Oh, i forgot to add Desparate Hosuewives to my list! I love that show.


----------



## Cathy8 (Feb 12, 2007)

I love Scrubs. I swear that show makes me laugh and cry in every single episode.


----------



## Tabitha (Feb 12, 2007)

Grey's Anatomy is the only one I MUST see. Iwatch Boston Legal & Men in Trees if possible.


----------



## Mindy (Feb 15, 2007)

I don't watch a lot of TV but i'll turn it on every once in a while to catch the Simpsons and Seinfeld.


----------



## Tabitha (May 21, 2007)

Brother's & Sisters


----------



## Panda (May 26, 2007)

I've been too busy for TV lately. I don't even know what's on anymore. Most of the shows mentioned I've never even heard of.


----------



## tknoppe (Jun 11, 2007)

Not a huge TV fan here - mostly not enough time; but I do enjoy House, CSI, Stargate SG-1, Stargate Atlantis, pretty much any of the Star Trek shows and Smallville.  I do enjoy most of the movies on Hallmark channel too.


----------



## Mandy (Jun 20, 2007)

I don't even remember the last time i sat down to watch tv. I like movies though.


----------



## Karina (Jul 19, 2007)

I watch discovery channel and the history channel quite a bit.


----------



## FitMommyOf2 (Jul 19, 2007)

Greys Anatomy is also a must for me!  :wink: 
After last season of '24' I'm kinda done with it, but I love following shows:
-Do you think you can dance
-America's Next Top Model
-Top Chef
-Hell's Kitchen
-Men vs.

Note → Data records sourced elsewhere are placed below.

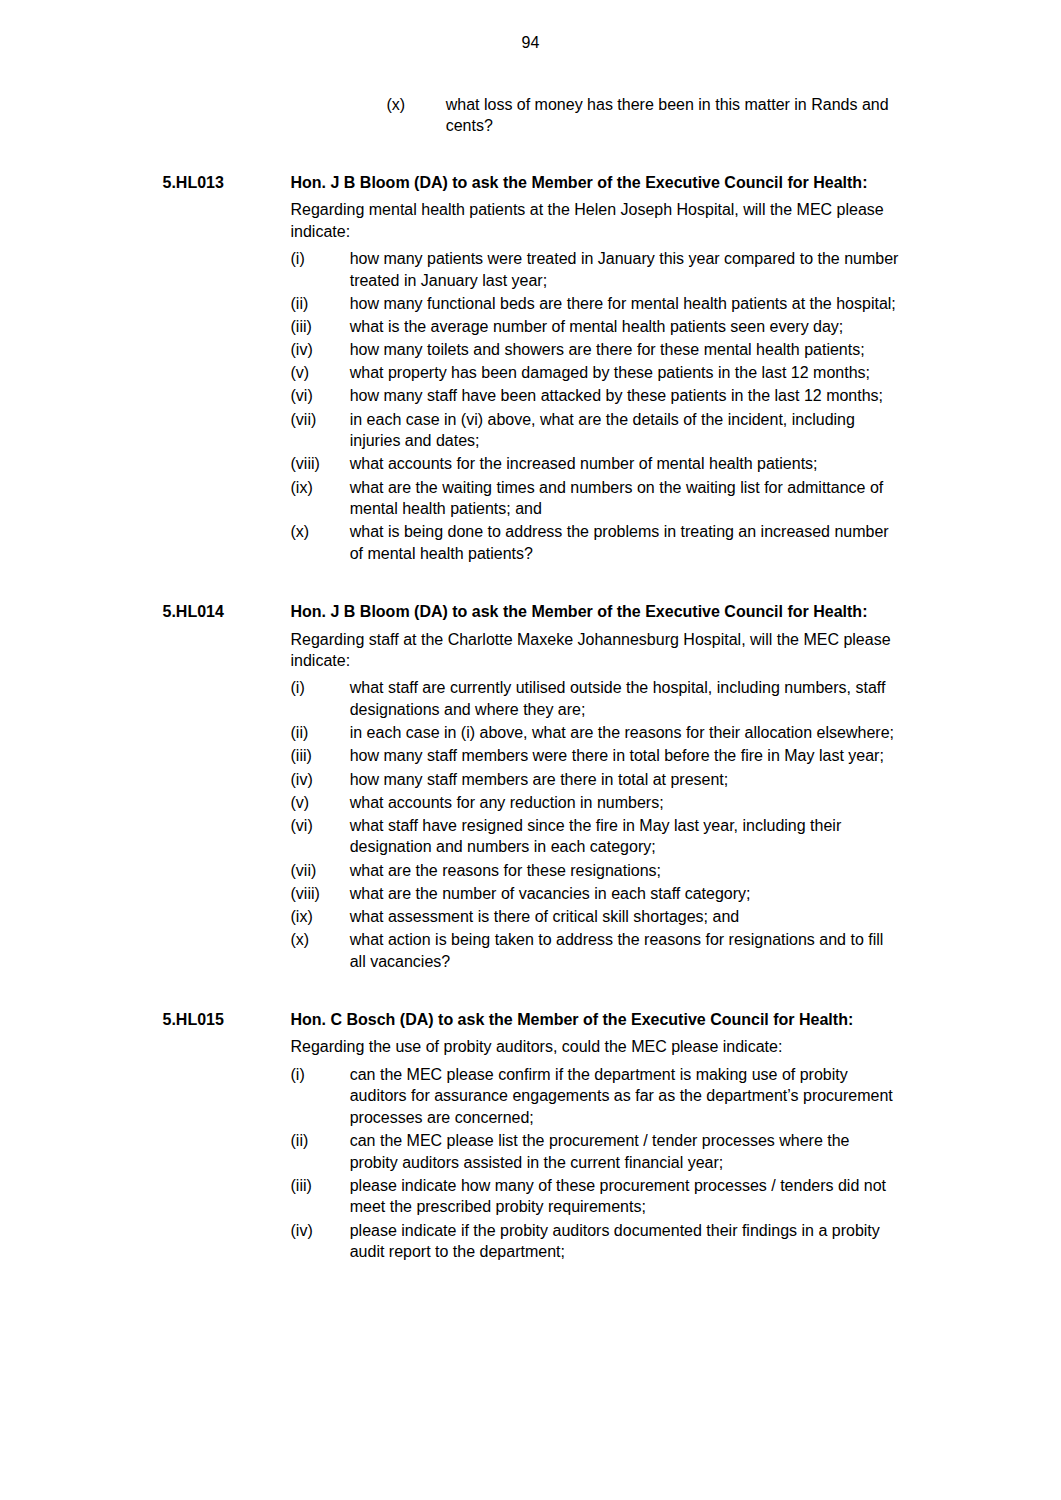94
(x) what loss of money has there been in this matter in Rands and cents?
5.HL013
Hon. J B Bloom (DA) to ask the Member of the Executive Council for Health:
Regarding mental health patients at the Helen Joseph Hospital, will the MEC please indicate:
(i) how many patients were treated in January this year compared to the number treated in January last year;
(ii) how many functional beds are there for mental health patients at the hospital;
(iii) what is the average number of mental health patients seen every day;
(iv) how many toilets and showers are there for these mental health patients;
(v) what property has been damaged by these patients in the last 12 months;
(vi) how many staff have been attacked by these patients in the last 12 months;
(vii) in each case in (vi) above, what are the details of the incident, including injuries and dates;
(viii) what accounts for the increased number of mental health patients;
(ix) what are the waiting times and numbers on the waiting list for admittance of mental health patients; and
(x) what is being done to address the problems in treating an increased number of mental health patients?
5.HL014
Hon. J B Bloom (DA) to ask the Member of the Executive Council for Health:
Regarding staff at the Charlotte Maxeke Johannesburg Hospital, will the MEC please indicate:
(i) what staff are currently utilised outside the hospital, including numbers, staff designations and where they are;
(ii) in each case in (i) above, what are the reasons for their allocation elsewhere;
(iii) how many staff members were there in total before the fire in May last year;
(iv) how many staff members are there in total at present;
(v) what accounts for any reduction in numbers;
(vi) what staff have resigned since the fire in May last year, including their designation and numbers in each category;
(vii) what are the reasons for these resignations;
(viii) what are the number of vacancies in each staff category;
(ix) what assessment is there of critical skill shortages; and
(x) what action is being taken to address the reasons for resignations and to fill all vacancies?
5.HL015
Hon. C Bosch (DA) to ask the Member of the Executive Council for Health:
Regarding the use of probity auditors, could the MEC please indicate:
(i) can the MEC please confirm if the department is making use of probity auditors for assurance engagements as far as the department’s procurement processes are concerned;
(ii) can the MEC please list the procurement / tender processes where the probity auditors assisted in the current financial year;
(iii) please indicate how many of these procurement processes / tenders did not meet the prescribed probity requirements;
(iv) please indicate if the probity auditors documented their findings in a probity audit report to the department;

Wild

In general I like to watch History channel or Discovery channel aswell.

Thank God for Tivo!


----------



## dragonfly princess (Jul 20, 2007)

All of the CSI's, House, Forensic Files, Cold Case Files, there is a new reality show coming out here called "Murder" where the contestants go to actual murder scenes and try to solve it.  I know it sounds gross, but it is like a train wreck, you don't want to look but you can't help yourself


----------



## jellyfish (Sep 10, 2007)

LAtely I've gotten myself totally obsessed with the show Lost. I never watched it on TV, but recently borrowed the DVDs from a friend. I watched all 3 seasons in just a little over a week.


----------



## Bret (Sep 10, 2007)

One Tree Hill, all the CSIs, Law & Orders, Good Eats, Miami Ink, LA Ink, Ramsey's Kitchen Nightmares, and currently Rock of Love w/ Bret Michaels (hence my screen name!).


----------